Coucill, LS., 2015.
Tensions Between Theory and Practice in Sustainable Architectural Design
|Output Type:||Thesis or dissertation|
Architectural practice is often criticised for being contingent on a plethora of standards, regulations and commercial pressures. Such contingency is concerning given that the objectives for architectural and urban sustainable design are based on a reductive epistemology that places 'zero-carbon' design at the centre of what is really a hydra-headed paradigm. In the context the rising commercial interest in the accreditation of sustainable architecture through assessment methods such as BREEAM, the thesis indicates that the skills of architects and the morals embedded in the profession diffuse the focus of objectives in order to establish the best all round design outcome.
The thesis explores the different ways in which designers diffuse the focus of objectives through a series of qualitative ex post facto studies of the design work of novice designers and new professionals, and a series of semi- structured interviews with established practitioners.

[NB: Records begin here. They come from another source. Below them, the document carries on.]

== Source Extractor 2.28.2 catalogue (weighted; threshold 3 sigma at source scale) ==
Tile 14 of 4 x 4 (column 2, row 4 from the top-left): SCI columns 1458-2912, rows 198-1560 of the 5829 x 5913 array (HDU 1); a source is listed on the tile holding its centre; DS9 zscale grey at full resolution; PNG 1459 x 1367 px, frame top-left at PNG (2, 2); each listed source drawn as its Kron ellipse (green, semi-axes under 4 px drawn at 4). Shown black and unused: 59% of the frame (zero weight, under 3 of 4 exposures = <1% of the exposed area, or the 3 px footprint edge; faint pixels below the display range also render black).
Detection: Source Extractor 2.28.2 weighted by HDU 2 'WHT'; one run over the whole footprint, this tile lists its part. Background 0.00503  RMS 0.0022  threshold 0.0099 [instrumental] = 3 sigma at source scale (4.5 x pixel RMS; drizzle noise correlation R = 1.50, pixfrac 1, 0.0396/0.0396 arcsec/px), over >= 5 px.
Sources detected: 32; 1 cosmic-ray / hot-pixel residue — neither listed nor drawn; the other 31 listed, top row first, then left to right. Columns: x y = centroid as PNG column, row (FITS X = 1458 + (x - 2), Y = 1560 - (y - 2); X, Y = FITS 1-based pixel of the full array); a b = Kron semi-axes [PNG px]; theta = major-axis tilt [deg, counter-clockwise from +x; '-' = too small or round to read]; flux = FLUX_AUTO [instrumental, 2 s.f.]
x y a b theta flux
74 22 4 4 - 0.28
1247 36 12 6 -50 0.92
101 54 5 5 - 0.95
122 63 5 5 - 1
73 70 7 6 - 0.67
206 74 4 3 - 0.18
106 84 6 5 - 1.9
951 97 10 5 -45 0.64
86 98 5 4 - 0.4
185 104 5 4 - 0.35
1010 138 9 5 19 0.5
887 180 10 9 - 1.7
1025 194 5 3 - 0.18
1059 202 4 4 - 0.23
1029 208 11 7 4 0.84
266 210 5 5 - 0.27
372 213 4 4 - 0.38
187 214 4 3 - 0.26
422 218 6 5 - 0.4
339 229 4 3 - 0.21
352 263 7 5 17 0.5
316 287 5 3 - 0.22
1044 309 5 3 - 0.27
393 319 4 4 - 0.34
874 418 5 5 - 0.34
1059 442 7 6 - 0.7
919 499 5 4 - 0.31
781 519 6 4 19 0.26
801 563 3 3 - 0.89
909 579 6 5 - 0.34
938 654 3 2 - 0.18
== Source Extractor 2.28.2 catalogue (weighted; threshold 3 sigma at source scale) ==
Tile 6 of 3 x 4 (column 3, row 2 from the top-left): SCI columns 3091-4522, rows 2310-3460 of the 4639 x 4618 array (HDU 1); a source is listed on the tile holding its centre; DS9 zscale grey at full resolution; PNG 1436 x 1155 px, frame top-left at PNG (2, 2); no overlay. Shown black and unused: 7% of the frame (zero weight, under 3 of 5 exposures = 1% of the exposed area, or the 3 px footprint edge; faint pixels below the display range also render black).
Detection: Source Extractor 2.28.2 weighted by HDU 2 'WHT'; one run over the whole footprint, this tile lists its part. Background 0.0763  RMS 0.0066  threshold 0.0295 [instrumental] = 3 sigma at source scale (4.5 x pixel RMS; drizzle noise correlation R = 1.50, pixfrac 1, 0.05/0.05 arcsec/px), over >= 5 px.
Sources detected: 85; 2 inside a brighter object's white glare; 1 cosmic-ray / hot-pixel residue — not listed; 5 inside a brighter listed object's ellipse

The findings reassert recurring discourses in the architectural profession about the commensurability of pedagogy and practice and the value of architecture. The conclusions indicate that at the root of these issues, is a fracture between the production of assessment method criteria and the implementation of it. Consequently, the thesis suggests that practice-based research has the potential to reconcile this fracture, by feeding knowledge directly to the source of contingency.